▸ **記事抜粋**:

◆ ◆ ◆

高御堂 エコ五輪切符 1000&1500優勝 2大会連続確実に

[ 2013年12月15日 05:30 ]

男子1000メートルで優勝した高御堂(中央)は余裕のガッツポーズ

スピードスケート ショートトラック・ソチ五輪代表選考会第2日

(12月14日 大阪プールアイススケート場)
 男子の高御堂(たかみどう)雄三(25=トヨタ自動車)が日本スケート連盟の選考基準を満たし、2大会連続の五輪代表入りを確実にした。高御堂は1000メートル、1500メートルで優勝。1500メートルは9月の全日本距離別と合わせて4戦3勝とした。女子では五輪出場が確実な酒井裕唯(26=日本再生推進機構)が1000メートル、1500メートルを制し、2日連続2種目制覇。伊藤亜由子(27=トヨタ自動車)は1000メートルで4位、1500メートルで2位に入り五輪代表入りを確実にした。

◆ ◆ ◆

▸ **課題の指示**:
A: 記事によると、伊藤亜由子は1500メートルで何位に入ったか。
B: 記事の「高御堂 エコ五輪切符 1000&1500優勝」という語句から始めて「り五輪代表入りを確実にした。」の後で止め、その間を一字も変えずに書き写せ。

保存された記録
◆ ◆ ◆

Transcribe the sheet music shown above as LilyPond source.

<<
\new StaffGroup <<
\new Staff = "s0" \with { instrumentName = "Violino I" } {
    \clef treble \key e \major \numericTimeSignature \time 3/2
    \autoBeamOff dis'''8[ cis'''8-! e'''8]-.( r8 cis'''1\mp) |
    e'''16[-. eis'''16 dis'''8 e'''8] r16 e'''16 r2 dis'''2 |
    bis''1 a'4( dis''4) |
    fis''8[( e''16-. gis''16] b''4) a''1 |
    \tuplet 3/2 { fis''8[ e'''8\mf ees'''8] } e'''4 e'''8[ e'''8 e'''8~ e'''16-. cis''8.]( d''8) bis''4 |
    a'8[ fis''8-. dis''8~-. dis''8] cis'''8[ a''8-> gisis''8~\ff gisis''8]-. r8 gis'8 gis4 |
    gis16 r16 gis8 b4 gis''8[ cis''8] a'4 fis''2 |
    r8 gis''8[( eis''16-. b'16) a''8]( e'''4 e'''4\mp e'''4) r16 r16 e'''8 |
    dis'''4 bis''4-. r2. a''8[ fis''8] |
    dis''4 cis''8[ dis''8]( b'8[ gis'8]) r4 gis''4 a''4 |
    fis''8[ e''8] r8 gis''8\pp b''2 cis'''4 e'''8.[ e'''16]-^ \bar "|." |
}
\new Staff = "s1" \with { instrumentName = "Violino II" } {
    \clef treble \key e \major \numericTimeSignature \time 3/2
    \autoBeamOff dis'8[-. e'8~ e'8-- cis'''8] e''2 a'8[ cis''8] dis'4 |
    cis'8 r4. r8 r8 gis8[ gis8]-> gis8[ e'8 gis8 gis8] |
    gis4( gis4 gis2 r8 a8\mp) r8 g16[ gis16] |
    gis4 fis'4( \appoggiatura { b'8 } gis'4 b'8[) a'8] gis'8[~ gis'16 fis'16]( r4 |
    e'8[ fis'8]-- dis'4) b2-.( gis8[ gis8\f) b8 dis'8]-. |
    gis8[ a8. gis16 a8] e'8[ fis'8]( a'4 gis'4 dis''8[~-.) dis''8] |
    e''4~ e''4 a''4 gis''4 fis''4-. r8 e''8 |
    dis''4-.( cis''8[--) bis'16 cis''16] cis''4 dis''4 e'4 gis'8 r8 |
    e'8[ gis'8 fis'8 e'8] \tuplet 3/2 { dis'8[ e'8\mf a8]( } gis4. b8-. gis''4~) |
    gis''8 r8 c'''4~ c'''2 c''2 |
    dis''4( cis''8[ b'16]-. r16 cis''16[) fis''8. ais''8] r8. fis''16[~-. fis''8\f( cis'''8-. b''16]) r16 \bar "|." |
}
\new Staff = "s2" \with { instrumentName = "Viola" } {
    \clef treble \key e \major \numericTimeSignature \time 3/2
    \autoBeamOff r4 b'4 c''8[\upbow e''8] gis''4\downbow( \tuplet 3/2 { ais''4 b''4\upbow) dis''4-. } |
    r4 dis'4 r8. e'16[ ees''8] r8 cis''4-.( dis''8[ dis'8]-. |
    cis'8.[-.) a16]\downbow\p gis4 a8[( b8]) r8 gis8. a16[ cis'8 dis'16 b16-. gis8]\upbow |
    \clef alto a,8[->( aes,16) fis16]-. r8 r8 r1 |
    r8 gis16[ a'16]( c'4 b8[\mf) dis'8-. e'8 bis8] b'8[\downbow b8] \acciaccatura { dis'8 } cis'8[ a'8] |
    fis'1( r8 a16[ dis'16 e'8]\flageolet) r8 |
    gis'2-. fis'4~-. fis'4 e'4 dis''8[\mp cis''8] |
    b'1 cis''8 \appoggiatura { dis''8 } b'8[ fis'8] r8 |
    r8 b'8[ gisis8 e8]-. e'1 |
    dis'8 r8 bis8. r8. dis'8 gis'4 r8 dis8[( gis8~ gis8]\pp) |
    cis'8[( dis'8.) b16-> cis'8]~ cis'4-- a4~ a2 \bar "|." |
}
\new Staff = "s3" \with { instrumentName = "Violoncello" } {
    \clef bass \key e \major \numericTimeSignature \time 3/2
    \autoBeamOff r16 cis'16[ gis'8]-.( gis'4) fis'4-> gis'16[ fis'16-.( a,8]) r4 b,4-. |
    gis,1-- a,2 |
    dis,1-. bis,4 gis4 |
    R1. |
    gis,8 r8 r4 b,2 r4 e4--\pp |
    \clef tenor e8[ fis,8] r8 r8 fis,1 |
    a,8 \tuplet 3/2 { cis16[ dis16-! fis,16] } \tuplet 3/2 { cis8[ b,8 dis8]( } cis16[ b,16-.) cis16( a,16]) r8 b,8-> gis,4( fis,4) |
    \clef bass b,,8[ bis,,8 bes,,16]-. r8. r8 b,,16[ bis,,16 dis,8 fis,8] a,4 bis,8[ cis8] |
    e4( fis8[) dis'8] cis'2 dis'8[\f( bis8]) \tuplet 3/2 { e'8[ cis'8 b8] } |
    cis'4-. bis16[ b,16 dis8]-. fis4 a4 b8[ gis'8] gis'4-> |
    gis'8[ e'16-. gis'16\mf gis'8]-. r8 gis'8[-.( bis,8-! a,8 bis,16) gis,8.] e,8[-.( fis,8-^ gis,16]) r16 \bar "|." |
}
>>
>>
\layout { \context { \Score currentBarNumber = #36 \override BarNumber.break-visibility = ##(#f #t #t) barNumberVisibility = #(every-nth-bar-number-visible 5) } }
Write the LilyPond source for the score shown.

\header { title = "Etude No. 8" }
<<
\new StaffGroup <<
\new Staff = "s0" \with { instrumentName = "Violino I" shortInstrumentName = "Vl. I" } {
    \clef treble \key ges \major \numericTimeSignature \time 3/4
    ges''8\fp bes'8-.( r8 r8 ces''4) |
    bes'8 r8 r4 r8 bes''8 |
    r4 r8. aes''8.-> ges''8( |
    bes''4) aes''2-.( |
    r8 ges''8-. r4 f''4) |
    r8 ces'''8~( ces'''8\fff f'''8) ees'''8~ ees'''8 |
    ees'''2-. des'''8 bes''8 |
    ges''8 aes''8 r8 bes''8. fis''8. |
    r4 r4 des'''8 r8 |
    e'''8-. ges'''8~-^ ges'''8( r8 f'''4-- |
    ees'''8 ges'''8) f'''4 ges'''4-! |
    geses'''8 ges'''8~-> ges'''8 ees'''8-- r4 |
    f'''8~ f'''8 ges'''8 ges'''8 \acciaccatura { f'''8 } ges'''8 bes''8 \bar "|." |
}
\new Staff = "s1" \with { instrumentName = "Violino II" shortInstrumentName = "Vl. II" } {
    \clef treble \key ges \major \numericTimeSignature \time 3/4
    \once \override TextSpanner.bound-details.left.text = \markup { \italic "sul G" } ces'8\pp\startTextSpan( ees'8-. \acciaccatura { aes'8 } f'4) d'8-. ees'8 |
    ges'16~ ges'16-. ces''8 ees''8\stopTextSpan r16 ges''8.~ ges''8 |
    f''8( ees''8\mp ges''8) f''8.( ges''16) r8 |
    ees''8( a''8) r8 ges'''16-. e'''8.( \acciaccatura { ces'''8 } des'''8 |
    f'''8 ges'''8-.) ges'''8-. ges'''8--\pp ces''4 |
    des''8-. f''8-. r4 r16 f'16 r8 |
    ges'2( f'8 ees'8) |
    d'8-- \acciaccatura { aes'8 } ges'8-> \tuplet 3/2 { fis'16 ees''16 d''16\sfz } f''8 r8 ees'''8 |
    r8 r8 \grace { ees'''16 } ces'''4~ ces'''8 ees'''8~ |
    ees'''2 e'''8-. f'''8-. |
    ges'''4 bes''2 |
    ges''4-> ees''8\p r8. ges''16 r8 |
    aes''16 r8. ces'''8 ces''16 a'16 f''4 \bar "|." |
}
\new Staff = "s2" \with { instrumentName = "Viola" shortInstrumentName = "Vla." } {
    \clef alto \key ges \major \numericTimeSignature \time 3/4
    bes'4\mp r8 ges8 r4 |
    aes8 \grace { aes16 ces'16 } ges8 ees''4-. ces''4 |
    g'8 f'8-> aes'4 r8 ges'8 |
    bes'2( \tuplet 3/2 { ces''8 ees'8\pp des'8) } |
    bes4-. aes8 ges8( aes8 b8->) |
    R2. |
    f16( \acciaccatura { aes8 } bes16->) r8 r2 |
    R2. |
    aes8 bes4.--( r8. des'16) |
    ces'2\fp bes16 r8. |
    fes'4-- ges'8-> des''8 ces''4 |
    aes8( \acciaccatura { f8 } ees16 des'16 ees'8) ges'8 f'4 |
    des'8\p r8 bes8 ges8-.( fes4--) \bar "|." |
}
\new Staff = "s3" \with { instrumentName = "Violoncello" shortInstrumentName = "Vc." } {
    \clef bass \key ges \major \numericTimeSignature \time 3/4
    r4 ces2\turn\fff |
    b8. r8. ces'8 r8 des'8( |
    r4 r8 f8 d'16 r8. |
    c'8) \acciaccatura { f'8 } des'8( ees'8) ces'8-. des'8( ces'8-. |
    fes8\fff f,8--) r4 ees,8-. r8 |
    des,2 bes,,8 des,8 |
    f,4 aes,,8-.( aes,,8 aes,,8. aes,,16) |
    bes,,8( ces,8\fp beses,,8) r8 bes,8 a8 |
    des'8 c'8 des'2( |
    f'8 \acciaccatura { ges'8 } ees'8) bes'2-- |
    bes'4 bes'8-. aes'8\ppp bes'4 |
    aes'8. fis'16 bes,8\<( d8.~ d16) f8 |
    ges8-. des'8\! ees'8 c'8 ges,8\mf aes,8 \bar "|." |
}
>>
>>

◆ ◆ ◆

▸ **解答一覧**:
A: 2位。

B:
高御堂 エコ五輪切符 1000&1500優勝 2大会連続確実に

[ 2013年12月15日 05:30 ]

男子1000メートルで優勝した高御堂(中央)は余裕のガッツポーズ

スピードスケート ショートトラック・ソチ五輪代表選考会第2日

(12月14日 大阪プールアイススケート場)
 男子の高御堂(たかみどう)雄三(25=トヨタ自動車)が日本スケート連盟の選考基準を満たし、2大会連続の五輪代表入りを確実にした。高御堂は1000メートル、1500メートルで優勝。1500メートルは9月の全日本距離別と合わせて4戦3勝とした。女子では五輪出場が確実な酒井裕唯(26=日本再生推進機構)が1000メートル、1500メートルを制し、2日連続2種目制覇。伊藤亜由子(27=トヨタ自動車)は1000メートルで4位、1500メートルで2位に入り五輪代表入りを確実にした。